Ora, como dissemos, o significado do número 13 somente aparece no momento em que o sorteio é realizado. Assim, realizado o sorteio, saberemos se o significado do 13 é sorteado ou não sorteado. Portanto, o 13 sorteado há dez semanas atrás tem o significado de “sorteado no concurso x”. Da mesma forma, o 13 sorteado na semana passada teria o significado de “sorteado no concurso x+9”. São significados diversos.
Dizer que o 13 saiu 30 vezes é o mesmo que dizer que o signo treze representou o resultado “sorteado” 30 vezes, em tais e tais concursos. Sem a referência ao concurso em que o número saiu, não há significado nele.
Anteriormente já dissemos que qualquer estatística baseada nos números já sorteados não teria representatividade, posto que são possíveis mais de 50.000.000 de combinações.

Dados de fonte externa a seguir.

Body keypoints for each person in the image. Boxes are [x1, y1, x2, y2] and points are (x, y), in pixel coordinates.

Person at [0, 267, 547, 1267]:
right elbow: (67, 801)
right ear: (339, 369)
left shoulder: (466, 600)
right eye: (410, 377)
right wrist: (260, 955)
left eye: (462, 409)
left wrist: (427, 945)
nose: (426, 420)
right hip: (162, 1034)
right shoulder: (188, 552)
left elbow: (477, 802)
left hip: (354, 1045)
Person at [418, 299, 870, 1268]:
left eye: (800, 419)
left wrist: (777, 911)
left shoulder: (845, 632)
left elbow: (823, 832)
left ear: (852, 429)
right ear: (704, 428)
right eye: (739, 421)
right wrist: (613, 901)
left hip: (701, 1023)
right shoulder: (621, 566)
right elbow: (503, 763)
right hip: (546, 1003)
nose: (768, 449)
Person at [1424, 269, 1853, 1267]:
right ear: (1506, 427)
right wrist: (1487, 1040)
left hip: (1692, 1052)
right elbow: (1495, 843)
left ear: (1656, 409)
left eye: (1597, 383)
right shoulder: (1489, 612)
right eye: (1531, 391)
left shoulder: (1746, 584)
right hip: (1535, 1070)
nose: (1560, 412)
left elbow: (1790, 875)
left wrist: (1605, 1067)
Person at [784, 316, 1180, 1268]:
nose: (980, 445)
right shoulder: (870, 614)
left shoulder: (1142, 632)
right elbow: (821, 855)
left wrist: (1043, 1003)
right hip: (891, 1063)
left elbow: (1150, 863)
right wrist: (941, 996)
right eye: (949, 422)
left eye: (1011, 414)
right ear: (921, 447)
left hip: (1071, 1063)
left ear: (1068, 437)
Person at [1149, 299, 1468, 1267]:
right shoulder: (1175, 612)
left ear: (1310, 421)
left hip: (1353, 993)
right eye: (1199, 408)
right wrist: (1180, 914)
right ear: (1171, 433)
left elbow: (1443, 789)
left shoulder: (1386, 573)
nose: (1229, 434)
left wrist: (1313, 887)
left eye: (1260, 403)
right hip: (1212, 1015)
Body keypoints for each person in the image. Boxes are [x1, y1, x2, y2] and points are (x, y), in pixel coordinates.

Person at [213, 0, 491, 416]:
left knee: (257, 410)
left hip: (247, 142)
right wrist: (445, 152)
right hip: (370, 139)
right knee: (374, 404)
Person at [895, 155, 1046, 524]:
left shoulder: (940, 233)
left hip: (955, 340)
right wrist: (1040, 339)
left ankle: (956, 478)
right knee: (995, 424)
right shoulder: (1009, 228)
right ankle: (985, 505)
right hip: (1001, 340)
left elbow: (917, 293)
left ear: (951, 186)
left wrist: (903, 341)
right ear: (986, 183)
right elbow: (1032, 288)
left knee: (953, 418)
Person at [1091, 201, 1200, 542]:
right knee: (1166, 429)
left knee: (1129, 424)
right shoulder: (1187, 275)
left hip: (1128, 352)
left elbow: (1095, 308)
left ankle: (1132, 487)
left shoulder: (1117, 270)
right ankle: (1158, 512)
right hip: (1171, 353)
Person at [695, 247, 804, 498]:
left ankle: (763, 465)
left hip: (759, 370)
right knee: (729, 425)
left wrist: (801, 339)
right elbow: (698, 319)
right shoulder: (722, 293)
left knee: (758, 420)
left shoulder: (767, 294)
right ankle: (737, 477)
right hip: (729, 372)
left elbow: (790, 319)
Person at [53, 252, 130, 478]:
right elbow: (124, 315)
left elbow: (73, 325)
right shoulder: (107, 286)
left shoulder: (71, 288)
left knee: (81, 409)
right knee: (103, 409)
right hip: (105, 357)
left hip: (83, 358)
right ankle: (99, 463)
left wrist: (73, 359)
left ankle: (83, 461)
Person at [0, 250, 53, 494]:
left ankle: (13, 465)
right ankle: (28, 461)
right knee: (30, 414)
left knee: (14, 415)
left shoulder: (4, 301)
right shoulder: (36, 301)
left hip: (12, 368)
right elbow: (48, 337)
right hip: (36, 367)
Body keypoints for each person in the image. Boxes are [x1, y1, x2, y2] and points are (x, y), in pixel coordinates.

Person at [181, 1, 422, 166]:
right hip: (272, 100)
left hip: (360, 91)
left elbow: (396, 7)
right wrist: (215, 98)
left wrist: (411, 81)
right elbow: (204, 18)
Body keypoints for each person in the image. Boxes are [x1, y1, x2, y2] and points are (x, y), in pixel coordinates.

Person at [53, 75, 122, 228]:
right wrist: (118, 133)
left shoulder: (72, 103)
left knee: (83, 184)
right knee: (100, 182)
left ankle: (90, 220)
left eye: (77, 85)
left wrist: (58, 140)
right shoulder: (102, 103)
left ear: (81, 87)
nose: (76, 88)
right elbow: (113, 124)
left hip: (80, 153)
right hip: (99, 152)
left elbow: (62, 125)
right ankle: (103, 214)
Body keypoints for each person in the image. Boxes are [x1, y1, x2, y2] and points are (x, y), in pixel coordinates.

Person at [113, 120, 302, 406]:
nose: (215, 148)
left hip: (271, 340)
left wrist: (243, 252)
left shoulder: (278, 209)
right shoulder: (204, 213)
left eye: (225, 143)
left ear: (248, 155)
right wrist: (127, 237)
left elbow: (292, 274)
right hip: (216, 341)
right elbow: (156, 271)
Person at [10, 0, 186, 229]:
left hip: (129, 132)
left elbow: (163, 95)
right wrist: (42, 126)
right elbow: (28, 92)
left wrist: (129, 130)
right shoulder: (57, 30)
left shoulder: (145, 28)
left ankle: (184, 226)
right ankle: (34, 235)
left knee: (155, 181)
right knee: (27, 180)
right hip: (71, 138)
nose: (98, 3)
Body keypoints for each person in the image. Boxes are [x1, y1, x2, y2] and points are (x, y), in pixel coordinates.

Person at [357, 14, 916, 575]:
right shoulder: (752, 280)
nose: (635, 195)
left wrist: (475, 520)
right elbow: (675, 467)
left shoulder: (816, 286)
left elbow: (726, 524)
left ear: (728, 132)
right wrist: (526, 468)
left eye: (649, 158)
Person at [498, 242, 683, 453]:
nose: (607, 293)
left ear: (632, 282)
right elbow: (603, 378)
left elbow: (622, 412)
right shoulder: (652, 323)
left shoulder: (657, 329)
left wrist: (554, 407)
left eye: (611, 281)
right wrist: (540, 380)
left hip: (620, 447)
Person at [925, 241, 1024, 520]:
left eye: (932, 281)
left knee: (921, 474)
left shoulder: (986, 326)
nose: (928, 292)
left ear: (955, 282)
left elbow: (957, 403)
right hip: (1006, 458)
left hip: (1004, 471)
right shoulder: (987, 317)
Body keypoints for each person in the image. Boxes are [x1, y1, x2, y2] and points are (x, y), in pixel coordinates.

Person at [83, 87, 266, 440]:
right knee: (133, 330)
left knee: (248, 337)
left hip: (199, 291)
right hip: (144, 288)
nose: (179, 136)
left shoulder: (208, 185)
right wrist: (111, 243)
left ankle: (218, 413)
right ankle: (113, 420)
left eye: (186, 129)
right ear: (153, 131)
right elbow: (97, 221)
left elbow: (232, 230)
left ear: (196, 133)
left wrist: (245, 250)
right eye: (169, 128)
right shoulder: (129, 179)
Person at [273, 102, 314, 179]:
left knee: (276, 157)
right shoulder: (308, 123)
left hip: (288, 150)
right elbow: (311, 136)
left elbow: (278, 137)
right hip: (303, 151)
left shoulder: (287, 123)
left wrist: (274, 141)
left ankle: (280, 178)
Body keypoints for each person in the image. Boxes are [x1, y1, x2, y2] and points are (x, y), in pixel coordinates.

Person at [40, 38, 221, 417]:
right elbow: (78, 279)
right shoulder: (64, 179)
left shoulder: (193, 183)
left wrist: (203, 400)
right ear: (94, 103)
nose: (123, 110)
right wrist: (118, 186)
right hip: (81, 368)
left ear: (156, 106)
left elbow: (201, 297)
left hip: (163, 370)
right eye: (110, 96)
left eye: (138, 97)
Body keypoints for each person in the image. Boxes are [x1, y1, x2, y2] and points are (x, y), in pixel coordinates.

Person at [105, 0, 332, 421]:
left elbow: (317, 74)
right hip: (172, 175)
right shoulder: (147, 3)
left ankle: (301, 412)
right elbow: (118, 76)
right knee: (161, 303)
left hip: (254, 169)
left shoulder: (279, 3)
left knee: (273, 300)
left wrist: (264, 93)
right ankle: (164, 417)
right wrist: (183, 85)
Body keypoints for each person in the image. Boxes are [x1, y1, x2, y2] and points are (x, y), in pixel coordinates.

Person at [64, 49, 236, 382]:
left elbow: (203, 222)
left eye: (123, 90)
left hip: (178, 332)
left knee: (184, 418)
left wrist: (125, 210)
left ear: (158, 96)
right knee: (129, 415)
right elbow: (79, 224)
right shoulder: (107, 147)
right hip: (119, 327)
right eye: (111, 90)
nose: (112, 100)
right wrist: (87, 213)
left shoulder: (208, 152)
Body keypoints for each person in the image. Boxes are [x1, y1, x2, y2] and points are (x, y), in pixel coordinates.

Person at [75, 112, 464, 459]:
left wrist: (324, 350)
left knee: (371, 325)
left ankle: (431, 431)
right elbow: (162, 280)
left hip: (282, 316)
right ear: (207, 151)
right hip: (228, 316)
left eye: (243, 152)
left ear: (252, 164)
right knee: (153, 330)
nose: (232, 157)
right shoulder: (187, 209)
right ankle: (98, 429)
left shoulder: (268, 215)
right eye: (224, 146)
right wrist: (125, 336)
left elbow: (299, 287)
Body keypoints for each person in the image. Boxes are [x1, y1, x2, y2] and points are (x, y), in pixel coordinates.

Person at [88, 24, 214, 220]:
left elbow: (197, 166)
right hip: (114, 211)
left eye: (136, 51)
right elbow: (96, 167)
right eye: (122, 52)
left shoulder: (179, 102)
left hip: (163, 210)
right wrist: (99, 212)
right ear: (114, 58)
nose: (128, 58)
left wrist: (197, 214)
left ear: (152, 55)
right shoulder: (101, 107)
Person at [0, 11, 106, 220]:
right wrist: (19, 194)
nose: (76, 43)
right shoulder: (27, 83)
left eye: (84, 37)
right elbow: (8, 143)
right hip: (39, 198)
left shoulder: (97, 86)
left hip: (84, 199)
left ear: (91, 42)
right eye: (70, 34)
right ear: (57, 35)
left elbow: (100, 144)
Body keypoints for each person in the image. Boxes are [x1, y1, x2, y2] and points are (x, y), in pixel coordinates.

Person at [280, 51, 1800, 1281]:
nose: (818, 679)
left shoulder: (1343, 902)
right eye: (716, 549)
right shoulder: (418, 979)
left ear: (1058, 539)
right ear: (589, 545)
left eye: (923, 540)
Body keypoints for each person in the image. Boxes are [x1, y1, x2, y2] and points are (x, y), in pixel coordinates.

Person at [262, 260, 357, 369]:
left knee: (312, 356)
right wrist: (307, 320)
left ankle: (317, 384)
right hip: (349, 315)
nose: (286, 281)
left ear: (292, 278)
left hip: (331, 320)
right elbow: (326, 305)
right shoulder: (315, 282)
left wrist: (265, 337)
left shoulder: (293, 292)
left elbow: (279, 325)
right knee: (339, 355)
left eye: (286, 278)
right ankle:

Há dois raciocínios a respeito da eliminação de números que já saíram. O primeiro baseia-se na afirmação de que, se o número saiu poucos vezes, ele tem mais chances de sair. O outro é inverso: se o número saiu mais vezes, ele tem mais chances de sair.
São equívocos absurdos, posto que não existe memória neste tipo de evento.
Portanto, é muito difícil acertar a sena da mega-sena. Tão difícil que em 50 anos, gastando 200 reais por semana, 99% das pessoas não acertariam.